I am interested in proteins which undergo large conformational changes when the pH of the buffer is changed (e.g. from a closed to an open state). Are there proteins which are known to have such properties?
Qualitatively, you could probably draw some estimate based on the amino acid content. RNA-protein binding can be frustratingly plastic ---- though I am not sure if this is what you consider to be a large conformational change.
Apart from hemagglutinin case, I would start also from articles (and references wherein):
"pH-Dependent Conformational Changes in Proteins and Their Effect on Experimental pKas: The Case of Nitrophorin 4"
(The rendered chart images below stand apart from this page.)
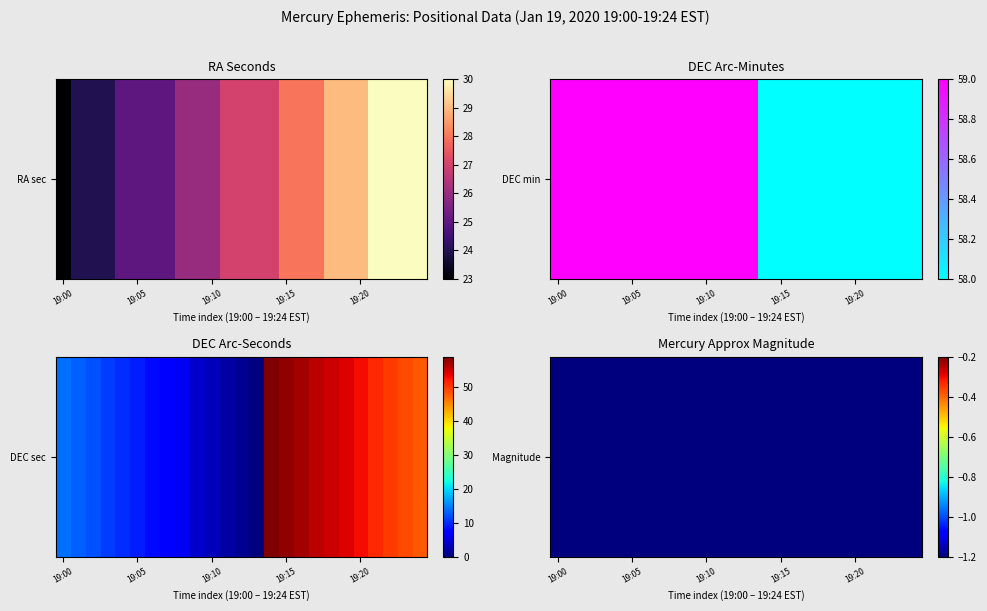

What is the total value across all series at 19:04?

94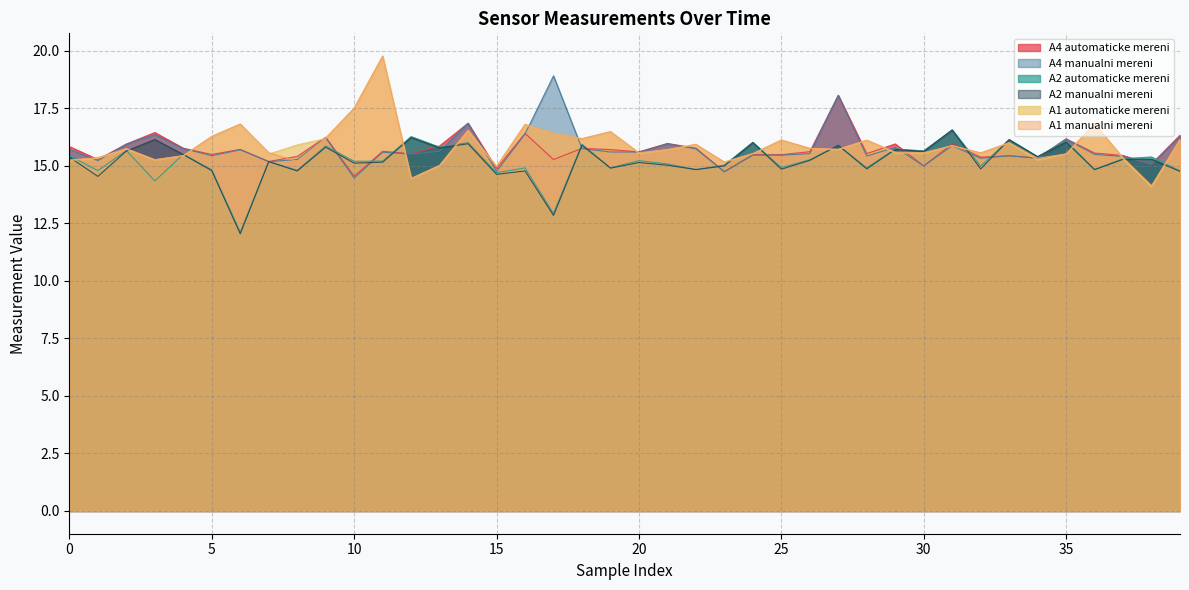

Which label corresponds to the largest value in the chart?

11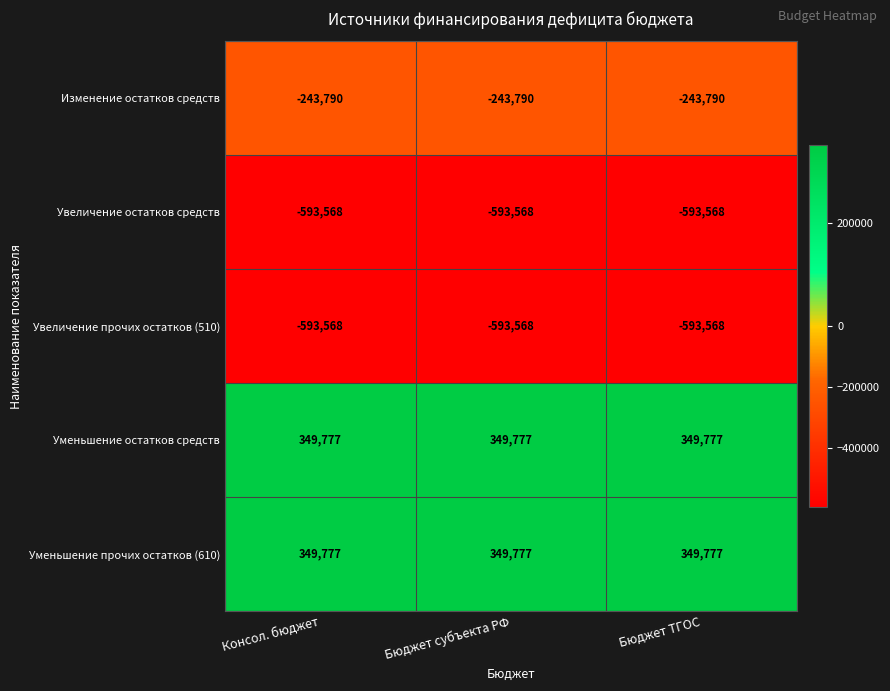

Is it true that Увеличение остатков средств equals -593568 at Бюджет ТГОС?

True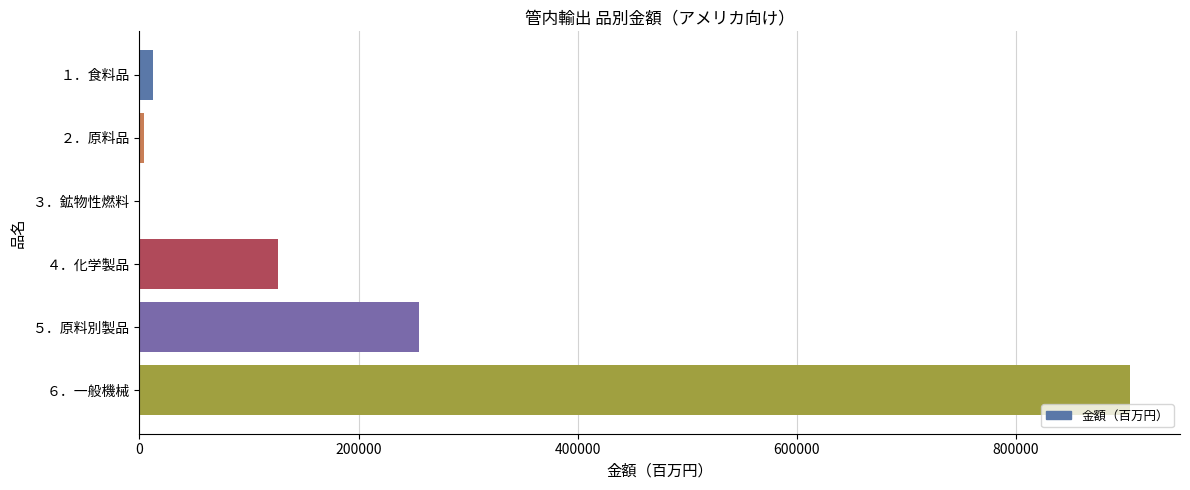

What is the maximum value shown in the chart?

904620.6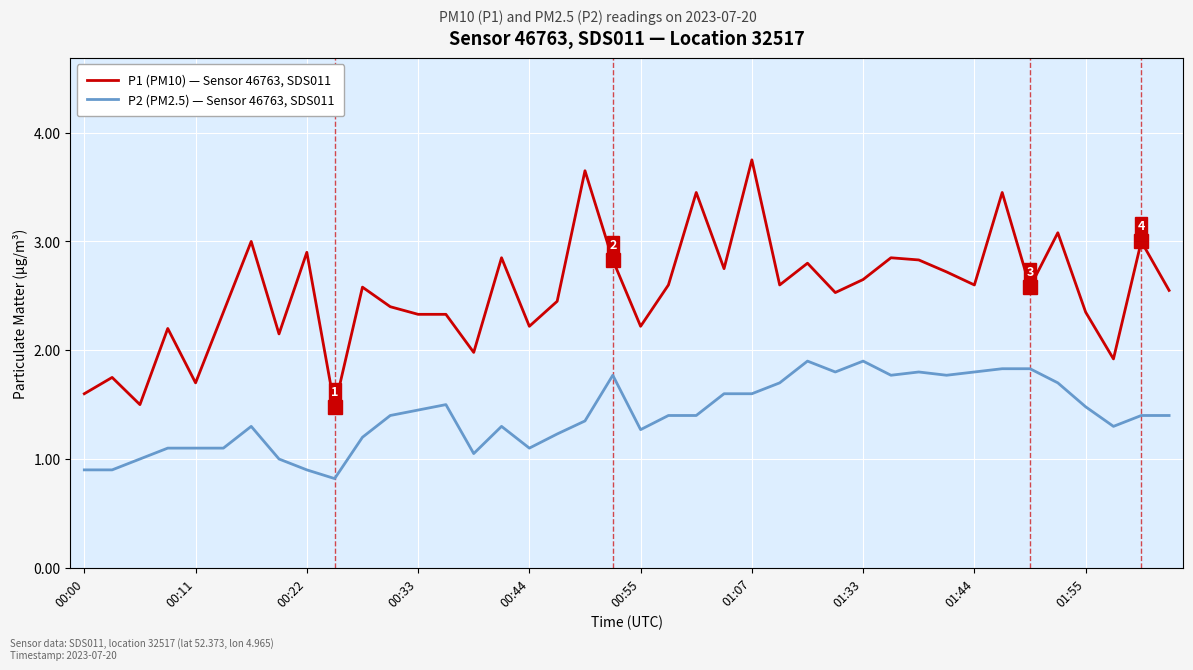

List the series in order of their overall mean, lowest first.

P2 (PM2.5) — Sensor 46763, SDS011, P1 (PM10) — Sensor 46763, SDS011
"Crystal structure analysis of oxidized Pseudomonas aeruginosa azurin at pH 5·5 and pH 9·0: A pH-induced conformational transition involves a peptide bond flip"
"pH-Dependent Protein Conformational Changes in Albumin:Gold Nanoparticle Bioconjugates: A Spectroscopic Study"
"Conformational Transitions of the Three Recombinant Domains of Human Serum Albumin Depending on pH"
"Incorporating protein conformational flexibility into the calculation of pH-dependent protein properties"
"pH-dependent intramolecular binding and structure involving Cx43 cytoplasmic domains"
"pH-dependent structural transitions of Alzheimer amyloid peptides"
etc.
It seems that most of such studies were performed in 80s and 90s.